**HOW TO COMPLETE THIS TASK:** From the records below, count the lines holding the string "services". Only the number is wanted.

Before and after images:
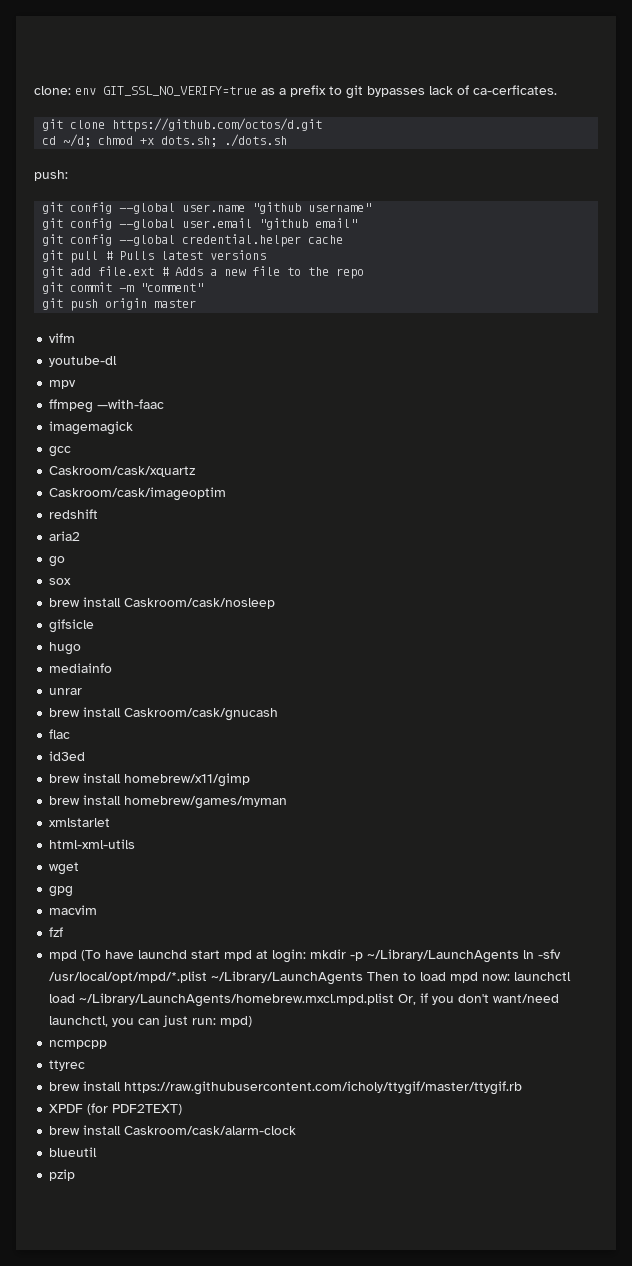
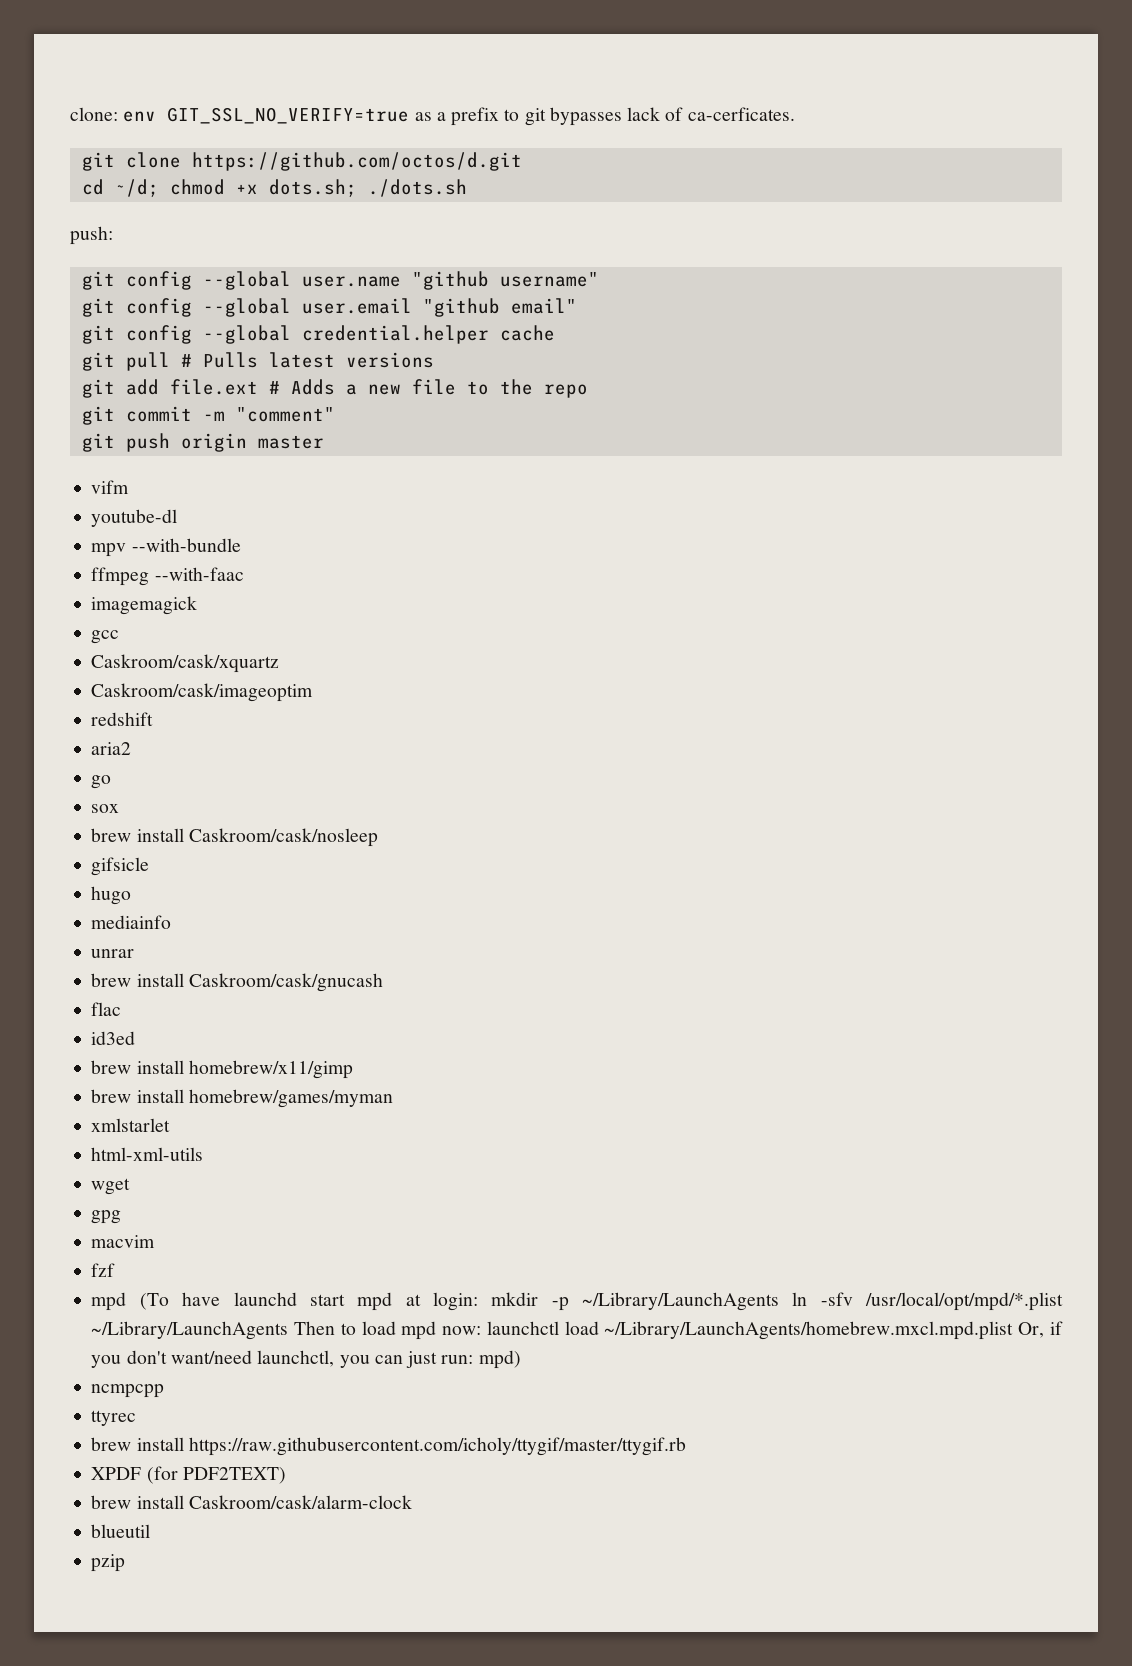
(77, 384) none -> [131,538,241,552] --with-bundle
[97,399,165,409] —with-faac -> [154,567,244,581] --with-faac

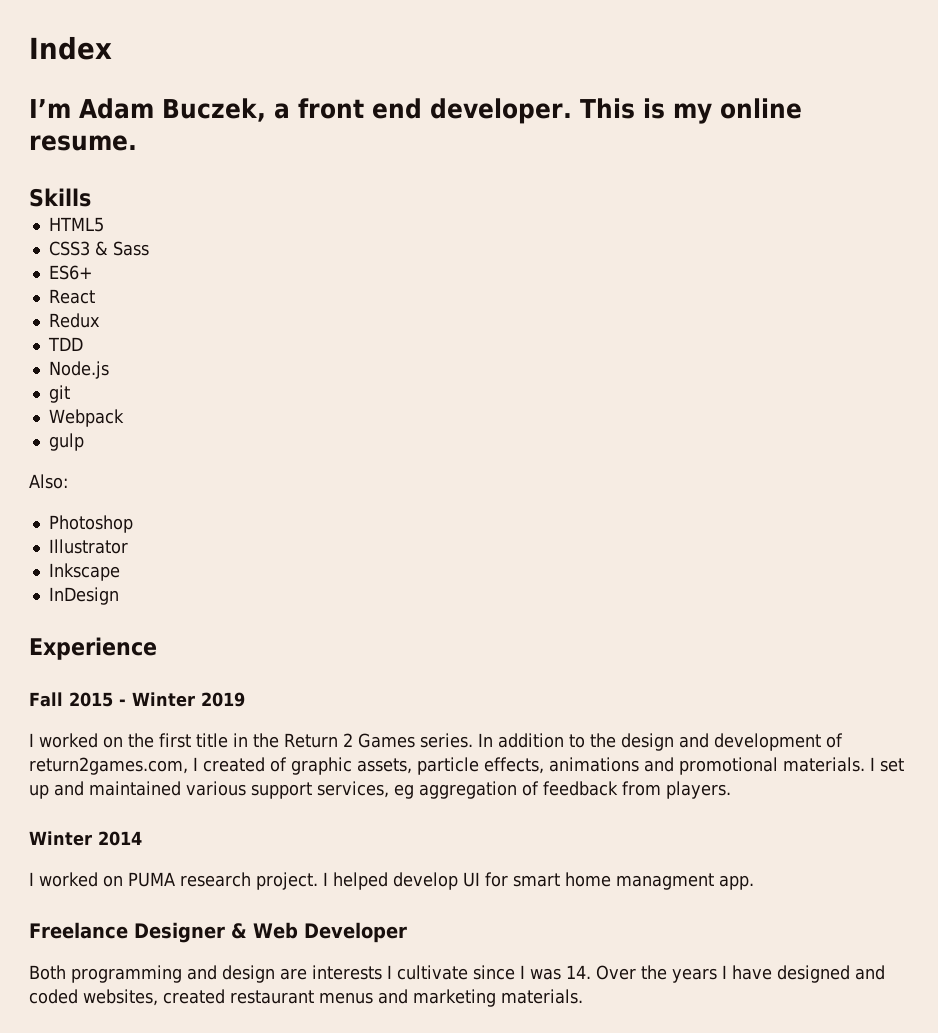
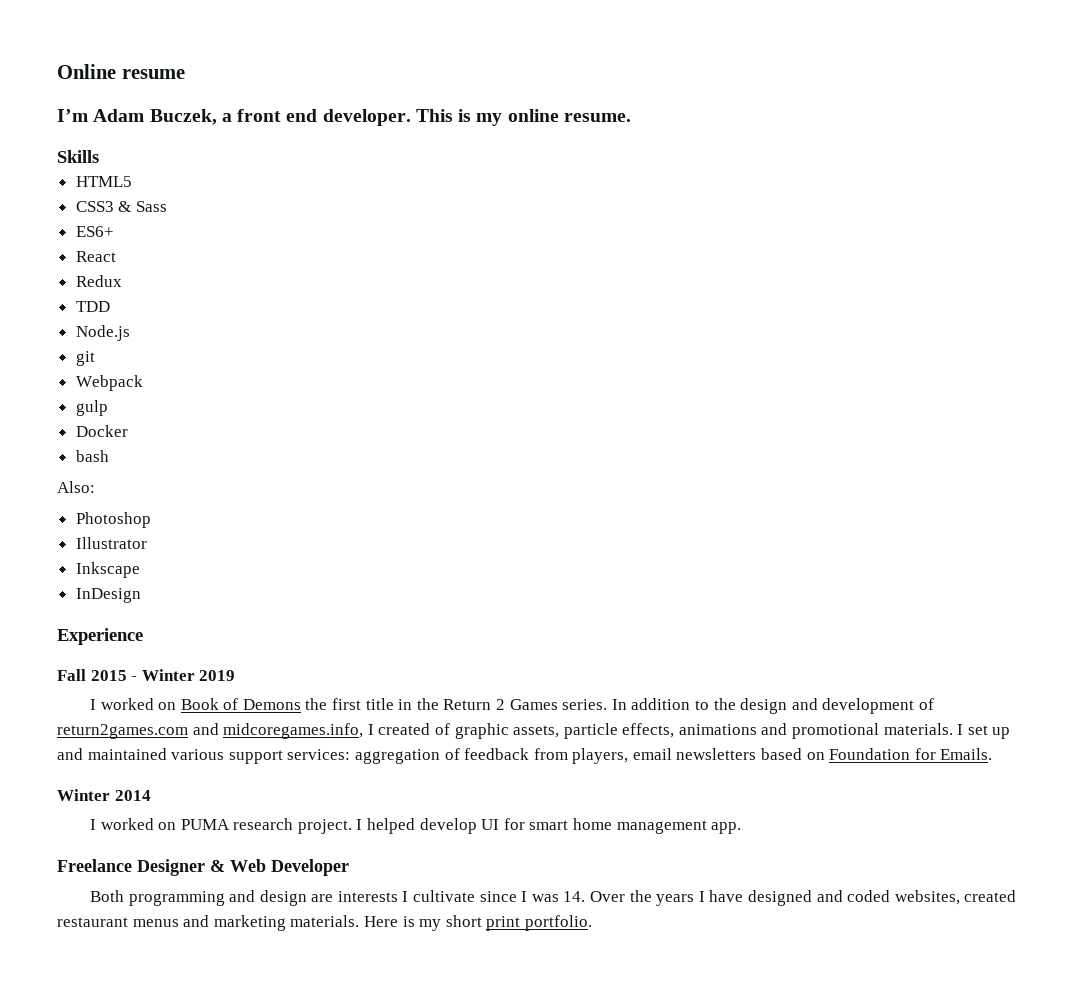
[29,36,112,60] Index -> [57,64,185,79] Online resume
(84, 442) none -> [75,425,128,437] [75,450,109,462] // Docker // bash
(123, 742) none -> [180,698,301,710] Book of Demons
[29,757,188,775] return2games.com, -> [57,723,364,739] return2games.com and midcoregames.info,
[317,781,414,799] services, eg -> [287,749,351,760] services:
[666,781,731,799] players. -> [572,748,993,764] players, email newsletters based on Foundation for Emails.
[616,873,714,890] managment -> [616,820,707,834] management
(583, 996) none -> [363,915,592,931] Here is my short print portfolio.

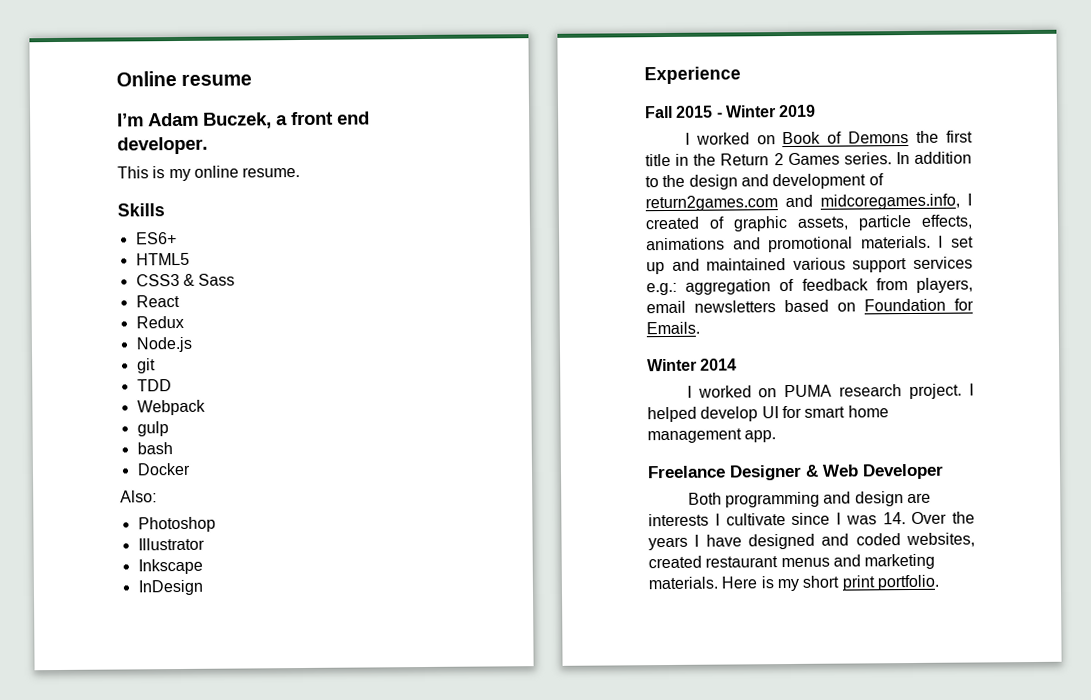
(411, 117) none -> (208, 145) //
(99, 156) none -> [135,232,177,245] // ES6+
[75,226,114,237] // ES6+ -> (236, 279) none
[75,301,110,312] // TDD -> (184, 322) none
(95, 358) none -> [136,379,172,392] // TDD
(108, 408) none -> [136,442,173,455] // bash
[75,450,109,462] // bash -> (191, 469) none
[287,749,351,760] services: -> [913,256,973,269] [646,282,677,296] services e.g.:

**EXPECTED OUTPUT:** 2